# Orchestrate BigQuery and AutoML tables with Kubeflow pipelines

In [1]:
import kfp
import kfp.dsl as dsl
import kfp.gcp as gcp
import kfp.notebook

## Create a base image to be used by lightweight components
The image is created by Kaniko Kubernetes service. The image contains the libraries required to interface with BigQuery, Storage and AutoML tables services.

In [38]:
# Configure a staging directory for Kaniko
STAGING_DIR = 'gs://jksandbox/pipelinestest/out'
PROJECT_NAME = 'sandbox-235500'
# Set the base image name
EF_IMAGE='gcr.io/%s/automltablesbase:dev' % PROJECT_NAME

Jupyter docker magic is used to start a Kaniko job. The magic uses a default Kubernetes config.

In [None]:
%%docker {EF_IMAGE} {STAGING_DIR}
FROM tensorflow/tensorflow:latest-py3
RUN pip3 install --upgrade pandas
RUN pip3 install --upgrade google-cloud-storage
RUN pip3 install --upgrade google-cloud-automl

### Create python lightweight components

In [45]:
from typing import NamedTuple
def automl_create_dataset(
    project_id: str,
    dataset_id: str,
    table_id: str) -> NamedTuple('DatasetInfo', 
                               [('name', str), 
                                ('total_rows', int),
                                ('total_columns', int)]):
    
    
    print("Project ID:", project_id)
    print("Dataset ID:", dataset_id)
    print("Table ID:", table_id)
    
    from collections import namedtuple
    result = namedtuple('DatasetInfo', ['name', 'total_rows', 'total_colums'])
    return result('test', 1000, 10)
    

In [46]:
QUERY = 'SELECT * FROM `bigquery-public-data.stackoverflow.posts_questions` LIMIT 10'
PROJECT_ID = 'sandbox-235500'

In [47]:
result = automl_create_dataset(PROJECT_ID, dataset_id='kfp_tmp', table_id='test')
print(result)

Project ID: sandbox-235500
Dataset ID: kfp_tmp
Table ID: test
DatasetInfo(name='test', total_rows=1000, total_colums=10)


In [34]:
AutomlCreateDatasetOp = kfp.components.func_to_container_op(automl_create_dataset)
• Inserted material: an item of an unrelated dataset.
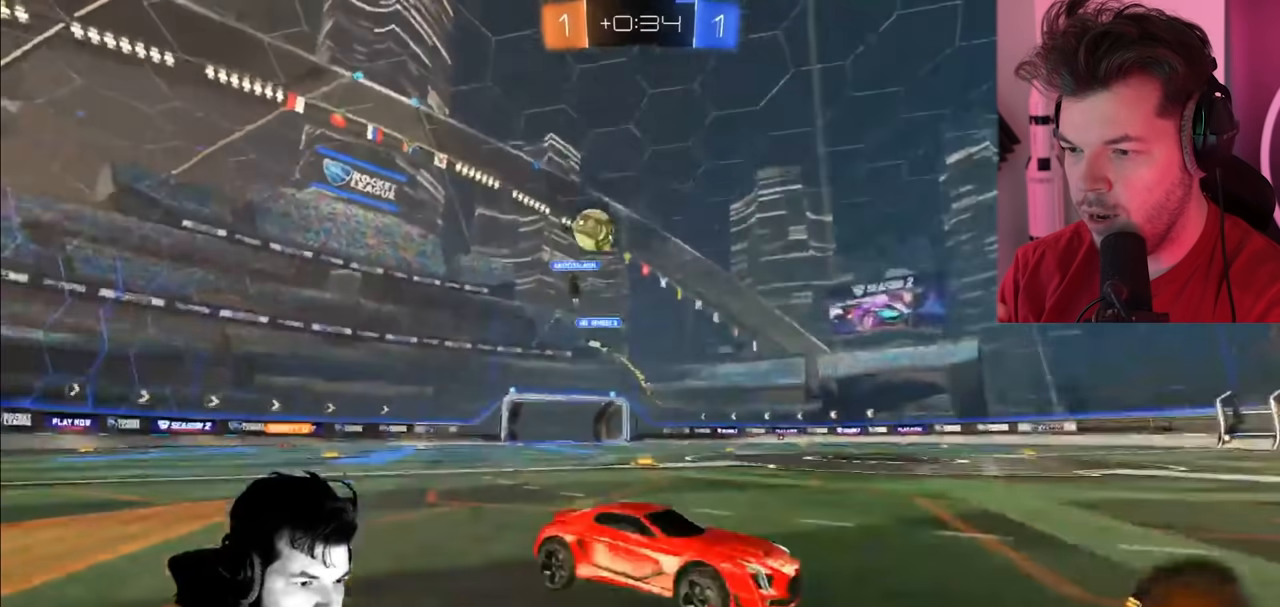
{"buttons": ["R2"], "left_stick": "center", "right_stick": "center", "events": [[417, "left_stick", "center"]]}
## Create and run a pipeline

### Define a pipeline

In [51]:
@dsl.pipeline(
    name='CLVPipeline',
    description='CLV Pipeline'
)
def clv_pipeline(
    query=QUERY, 
    project_id = PROJECT_ID, 
    dataset_id='', 
    table_id='', 
    dataset_location='US', 
    job_config=''
):
    
    BqQueryOp = kfp.components.load_component_from_url(
    'https://raw.githubusercontent.com/kubeflow/pipelines/e8524eefb138725fc06600d1956da0f4dd477178/components/gcp/bigquery/query/component.yaml')
    
    AutomlCreateDatasetOp = kfp.components.func_to_container_op(automl_create_dataset, base_image=EF_IMAGE)
    
    
    query_op = BqQueryOp(
        query=query, 
        project_id=project_id, 
        dataset_id=dataset_id, 
        table_id=table_id, 
        output_gcs_path='', 
        dataset_location=dataset_location, 
        job_config='').apply(gcp.use_gcp_secret('user-gcp-sa'))
    
    cd_op = AutomlCreateDatasetOp(
        project_id=project_id,
        dataset_id=dataset_id,
        table_id=table_id).apply(gcp.use_gcp_secret('user-gcp-sa'))
    
    cd_op.after(query_op)
    
    

### Compile a pipeline

In [52]:
import kfp.compiler as compiler

pipeline_func = clv_pipeline
pipeline_filename = pipeline_func.__name__ + '.zip'

compiler.Compiler().compile(pipeline_func, pipeline_filename)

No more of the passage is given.